[[ Source document open ]]
# 'Nother newbie



## dow (Jun 21, 2021)

Posting to say hello and to thank the forum in advance for all of the help that I'm sure I'll need.  I just got a MB 1050 as an early Father's Day gift (one week early), and have been having a ball with it.  So far, I've cooked a pork roast a la Tom Horeseman's video (thanks for the inspiration, Tom!): 


, frozen pizza, and two boston butts for pulled pork.  What a great smoker, err... grill, err... smoker/grill. :)


----------



## Wurstmeister (Jun 21, 2021)

dow - Welcome to the Forum  From South Carolina's Thoroughbred Country.  Sounds like you are having a blast and good success with the new unit.  Keep reading the threads here and you will *NEVER *run out of ideas and inspiration.  If you can, next time you post add some photos and dialogue, recipes,  on the good, not so good, and the huh?!  These folks _are the best_! 
John


----------



## dow (Jun 21, 2021)

Thanks for the welcome John!


----------



## 912smoker (Jun 21, 2021)

Welcome to SMF from SE GA! And welcome to the MBGF club ! Love my 1050


----------



## MadMax281 (Jun 21, 2021)

Welcome to SMF from Houston.


----------



## SmokinAl (Jun 21, 2021)

Welcome to SMF!
Glad to have you join us!
Al


----------



## dow (Jun 21, 2021)

Thanks for all the kind words.  It's great to be here.


----------



## Bearcarver (Jun 21, 2021)

Looks & Sounds Great, Dow!!
And Welcome to SMF !!

Bear


----------



## mcokevin (Jun 21, 2021)

Welcome! Nice to have another to join the 1050 club!


----------



## JLeonard (Jun 21, 2021)

Welcome from Mississippi! Glad you joined us.
Jim


----------



## dow (Jun 21, 2021)

Glad to be here!


----------



## smokeymose (Jun 21, 2021)

Welcome from Indiana! Good to have you with us!
I've learned a LOT here and am still learning....


----------



## uncle eddie (Jun 21, 2021)

Welcome to SMF from central Missouri!


----------



## kruizer (Jun 21, 2021)

Welcome to SMF from Minnesota.


----------



## gmc2003 (Jun 21, 2021)

Well you got me beat already. I've never done a frozen pizza on my smokers. Welcome aboard.

Chris


----------



## dow (Jun 21, 2021)

gmc2003 said:


> Well you got me beat already. I've never done a frozen pizza on my smokers. Welcome aboard.
> 
> Chris


The best part about the frozen pizzas was that we didn't heat up the kitchen to cook 'em.


----------



## Brokenhandle (Jun 21, 2021)

Welcome from Iowa! One other thing to get is a thick notebook! You'll need it for the always growing " need to make that list" ! But it's a great problem to have!

Ryan


----------
[[ Source document closed ]]
Retype the passage of the forum thread above, from "Welcome from Indiana!" up to and including "from central Missouri!", reproducing every character without alteration.
[[ Input data open ]]
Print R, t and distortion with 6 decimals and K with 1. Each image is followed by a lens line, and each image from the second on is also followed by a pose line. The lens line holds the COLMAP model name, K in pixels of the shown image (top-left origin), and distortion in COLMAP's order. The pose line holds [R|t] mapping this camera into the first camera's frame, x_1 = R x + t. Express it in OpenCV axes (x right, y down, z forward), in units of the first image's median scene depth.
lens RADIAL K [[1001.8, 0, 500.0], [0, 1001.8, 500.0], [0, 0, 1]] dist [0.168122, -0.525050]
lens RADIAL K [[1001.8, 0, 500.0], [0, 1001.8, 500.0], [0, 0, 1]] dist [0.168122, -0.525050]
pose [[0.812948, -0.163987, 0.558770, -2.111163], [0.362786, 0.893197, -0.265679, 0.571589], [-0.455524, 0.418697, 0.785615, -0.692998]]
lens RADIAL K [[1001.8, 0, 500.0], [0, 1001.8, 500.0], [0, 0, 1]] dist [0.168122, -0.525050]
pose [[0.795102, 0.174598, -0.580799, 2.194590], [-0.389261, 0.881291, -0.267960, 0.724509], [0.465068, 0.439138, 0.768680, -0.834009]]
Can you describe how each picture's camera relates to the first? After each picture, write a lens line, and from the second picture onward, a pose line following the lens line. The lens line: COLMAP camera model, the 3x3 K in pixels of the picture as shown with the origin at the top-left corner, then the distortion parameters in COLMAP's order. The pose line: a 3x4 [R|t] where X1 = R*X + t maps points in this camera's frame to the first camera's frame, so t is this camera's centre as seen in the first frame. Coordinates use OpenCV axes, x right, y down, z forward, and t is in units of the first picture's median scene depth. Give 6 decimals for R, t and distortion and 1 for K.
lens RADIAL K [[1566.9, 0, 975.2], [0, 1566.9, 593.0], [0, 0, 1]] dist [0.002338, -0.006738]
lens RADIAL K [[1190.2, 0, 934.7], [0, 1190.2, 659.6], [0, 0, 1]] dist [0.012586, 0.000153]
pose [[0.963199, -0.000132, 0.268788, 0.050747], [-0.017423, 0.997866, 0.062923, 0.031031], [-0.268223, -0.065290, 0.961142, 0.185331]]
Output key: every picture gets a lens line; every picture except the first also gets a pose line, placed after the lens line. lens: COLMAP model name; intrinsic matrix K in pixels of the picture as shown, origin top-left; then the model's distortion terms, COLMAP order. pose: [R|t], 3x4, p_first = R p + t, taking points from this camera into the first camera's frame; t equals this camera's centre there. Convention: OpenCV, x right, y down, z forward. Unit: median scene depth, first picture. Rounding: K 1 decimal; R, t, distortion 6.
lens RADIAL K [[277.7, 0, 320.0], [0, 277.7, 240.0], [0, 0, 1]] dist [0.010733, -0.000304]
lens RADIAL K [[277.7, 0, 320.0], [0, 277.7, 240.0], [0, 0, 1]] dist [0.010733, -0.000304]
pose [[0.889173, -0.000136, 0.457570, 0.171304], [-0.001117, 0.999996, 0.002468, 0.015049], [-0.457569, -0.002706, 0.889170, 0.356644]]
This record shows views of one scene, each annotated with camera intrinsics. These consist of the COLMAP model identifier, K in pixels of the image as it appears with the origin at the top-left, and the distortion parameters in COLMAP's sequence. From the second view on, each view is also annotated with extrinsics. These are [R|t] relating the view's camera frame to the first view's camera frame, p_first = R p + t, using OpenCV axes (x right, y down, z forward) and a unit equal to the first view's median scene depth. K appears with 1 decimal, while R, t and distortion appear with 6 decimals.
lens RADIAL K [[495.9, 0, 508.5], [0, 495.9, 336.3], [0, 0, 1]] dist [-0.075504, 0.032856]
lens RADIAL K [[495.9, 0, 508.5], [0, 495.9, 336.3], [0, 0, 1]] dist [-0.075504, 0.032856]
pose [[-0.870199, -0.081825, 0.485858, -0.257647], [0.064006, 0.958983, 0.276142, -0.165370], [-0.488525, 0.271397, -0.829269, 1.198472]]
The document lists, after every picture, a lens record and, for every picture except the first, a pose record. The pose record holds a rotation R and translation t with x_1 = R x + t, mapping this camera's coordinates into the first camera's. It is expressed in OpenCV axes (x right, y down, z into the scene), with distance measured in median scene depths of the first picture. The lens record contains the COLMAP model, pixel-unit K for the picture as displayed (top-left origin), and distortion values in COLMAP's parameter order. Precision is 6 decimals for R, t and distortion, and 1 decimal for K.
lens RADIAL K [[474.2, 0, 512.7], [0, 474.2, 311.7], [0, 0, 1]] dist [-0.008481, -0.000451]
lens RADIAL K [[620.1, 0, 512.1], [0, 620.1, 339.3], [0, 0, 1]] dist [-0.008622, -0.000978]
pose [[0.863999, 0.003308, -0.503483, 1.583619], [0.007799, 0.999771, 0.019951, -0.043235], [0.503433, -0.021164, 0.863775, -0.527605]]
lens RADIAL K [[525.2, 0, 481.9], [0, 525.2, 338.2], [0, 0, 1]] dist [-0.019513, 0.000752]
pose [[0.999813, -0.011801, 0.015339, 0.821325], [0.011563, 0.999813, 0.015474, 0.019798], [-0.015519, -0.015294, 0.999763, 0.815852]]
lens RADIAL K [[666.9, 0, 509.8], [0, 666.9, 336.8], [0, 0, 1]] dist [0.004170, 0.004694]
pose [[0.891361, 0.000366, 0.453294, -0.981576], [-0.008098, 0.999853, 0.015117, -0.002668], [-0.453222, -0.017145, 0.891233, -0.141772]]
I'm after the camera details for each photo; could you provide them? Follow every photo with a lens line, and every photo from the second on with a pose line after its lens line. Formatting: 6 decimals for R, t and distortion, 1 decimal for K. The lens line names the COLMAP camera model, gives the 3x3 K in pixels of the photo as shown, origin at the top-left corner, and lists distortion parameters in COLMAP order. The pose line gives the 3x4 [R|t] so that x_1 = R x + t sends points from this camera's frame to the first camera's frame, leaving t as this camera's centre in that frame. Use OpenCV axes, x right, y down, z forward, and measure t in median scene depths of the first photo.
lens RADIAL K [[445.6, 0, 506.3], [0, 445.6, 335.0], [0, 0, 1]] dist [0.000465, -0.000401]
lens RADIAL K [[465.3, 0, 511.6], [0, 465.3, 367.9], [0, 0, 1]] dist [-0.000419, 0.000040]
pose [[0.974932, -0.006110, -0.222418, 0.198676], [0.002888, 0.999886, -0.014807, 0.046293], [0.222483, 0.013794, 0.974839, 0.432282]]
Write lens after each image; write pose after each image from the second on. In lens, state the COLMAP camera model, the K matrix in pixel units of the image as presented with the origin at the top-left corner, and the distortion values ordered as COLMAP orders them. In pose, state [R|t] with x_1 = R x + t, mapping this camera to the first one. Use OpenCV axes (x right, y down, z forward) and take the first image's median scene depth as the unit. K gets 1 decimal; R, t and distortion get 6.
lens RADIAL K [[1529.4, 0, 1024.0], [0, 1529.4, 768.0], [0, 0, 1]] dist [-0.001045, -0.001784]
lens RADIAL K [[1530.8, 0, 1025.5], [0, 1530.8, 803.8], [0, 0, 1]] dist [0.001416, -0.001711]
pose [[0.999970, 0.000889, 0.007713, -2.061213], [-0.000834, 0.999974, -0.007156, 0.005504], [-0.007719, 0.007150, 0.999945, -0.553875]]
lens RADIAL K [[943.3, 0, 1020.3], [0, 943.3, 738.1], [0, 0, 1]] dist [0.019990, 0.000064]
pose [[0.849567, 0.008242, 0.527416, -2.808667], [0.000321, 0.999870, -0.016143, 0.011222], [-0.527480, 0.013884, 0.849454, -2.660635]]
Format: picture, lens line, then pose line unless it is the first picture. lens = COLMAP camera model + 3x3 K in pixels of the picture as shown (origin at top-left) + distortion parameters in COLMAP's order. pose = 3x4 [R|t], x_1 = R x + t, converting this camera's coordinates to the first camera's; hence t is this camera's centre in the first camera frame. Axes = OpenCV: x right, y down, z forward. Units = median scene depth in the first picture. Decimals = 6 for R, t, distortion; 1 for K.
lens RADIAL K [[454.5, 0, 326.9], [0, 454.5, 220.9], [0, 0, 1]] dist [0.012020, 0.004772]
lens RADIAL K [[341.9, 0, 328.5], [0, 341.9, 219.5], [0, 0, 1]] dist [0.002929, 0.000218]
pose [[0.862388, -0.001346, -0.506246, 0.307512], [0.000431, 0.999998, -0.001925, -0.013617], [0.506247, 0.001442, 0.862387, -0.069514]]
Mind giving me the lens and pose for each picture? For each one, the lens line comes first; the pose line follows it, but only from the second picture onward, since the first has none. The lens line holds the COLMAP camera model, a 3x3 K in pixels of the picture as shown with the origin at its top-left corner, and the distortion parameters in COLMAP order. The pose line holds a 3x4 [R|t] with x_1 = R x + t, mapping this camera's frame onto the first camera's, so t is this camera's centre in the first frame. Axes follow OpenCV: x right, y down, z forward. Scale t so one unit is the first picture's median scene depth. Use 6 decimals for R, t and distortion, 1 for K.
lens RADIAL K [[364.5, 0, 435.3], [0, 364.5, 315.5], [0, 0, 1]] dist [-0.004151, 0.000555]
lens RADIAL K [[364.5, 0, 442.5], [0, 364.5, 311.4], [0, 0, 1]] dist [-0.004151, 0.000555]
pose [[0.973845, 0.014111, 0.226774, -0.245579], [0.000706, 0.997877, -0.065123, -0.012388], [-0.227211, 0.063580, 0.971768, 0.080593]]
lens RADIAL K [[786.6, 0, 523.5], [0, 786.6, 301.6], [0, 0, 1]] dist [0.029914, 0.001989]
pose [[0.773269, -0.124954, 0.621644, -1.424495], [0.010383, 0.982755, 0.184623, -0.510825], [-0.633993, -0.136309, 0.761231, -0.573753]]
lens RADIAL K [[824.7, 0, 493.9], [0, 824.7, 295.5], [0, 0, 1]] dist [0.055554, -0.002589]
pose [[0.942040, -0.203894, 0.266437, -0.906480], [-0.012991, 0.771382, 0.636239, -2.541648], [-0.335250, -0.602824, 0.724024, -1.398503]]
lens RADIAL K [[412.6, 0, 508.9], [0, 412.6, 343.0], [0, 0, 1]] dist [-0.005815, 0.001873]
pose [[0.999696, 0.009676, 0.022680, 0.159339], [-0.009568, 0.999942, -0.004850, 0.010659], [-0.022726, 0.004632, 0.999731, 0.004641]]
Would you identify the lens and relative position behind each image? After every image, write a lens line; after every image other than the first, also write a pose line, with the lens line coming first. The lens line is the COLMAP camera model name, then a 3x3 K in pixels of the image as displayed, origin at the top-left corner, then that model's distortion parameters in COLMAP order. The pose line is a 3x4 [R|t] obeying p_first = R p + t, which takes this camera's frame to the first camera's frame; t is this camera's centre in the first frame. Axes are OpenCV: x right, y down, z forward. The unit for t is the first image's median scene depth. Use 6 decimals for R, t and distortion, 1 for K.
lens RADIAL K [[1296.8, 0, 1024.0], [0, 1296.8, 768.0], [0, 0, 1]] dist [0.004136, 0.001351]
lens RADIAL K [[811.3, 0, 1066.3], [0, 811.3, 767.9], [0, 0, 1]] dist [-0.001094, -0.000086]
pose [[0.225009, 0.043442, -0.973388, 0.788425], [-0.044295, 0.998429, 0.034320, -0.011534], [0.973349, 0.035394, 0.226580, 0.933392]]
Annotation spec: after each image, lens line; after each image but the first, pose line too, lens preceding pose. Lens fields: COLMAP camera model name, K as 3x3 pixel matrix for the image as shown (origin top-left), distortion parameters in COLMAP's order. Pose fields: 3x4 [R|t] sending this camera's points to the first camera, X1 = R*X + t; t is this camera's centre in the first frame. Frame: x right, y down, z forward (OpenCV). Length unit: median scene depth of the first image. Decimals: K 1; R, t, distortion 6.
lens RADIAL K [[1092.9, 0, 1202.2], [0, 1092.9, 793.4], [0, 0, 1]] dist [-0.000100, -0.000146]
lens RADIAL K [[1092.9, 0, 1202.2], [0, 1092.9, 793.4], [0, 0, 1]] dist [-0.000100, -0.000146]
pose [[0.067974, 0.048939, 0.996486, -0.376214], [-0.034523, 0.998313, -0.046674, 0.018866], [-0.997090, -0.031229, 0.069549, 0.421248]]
[[ Input data closed ]]
Output for this exercise:
Welcome from Indiana! Good to have you with us!
I've learned a LOT here and am still learning....


----------



## uncle eddie (Jun 21, 2021)

Welcome to SMF from central Missouri!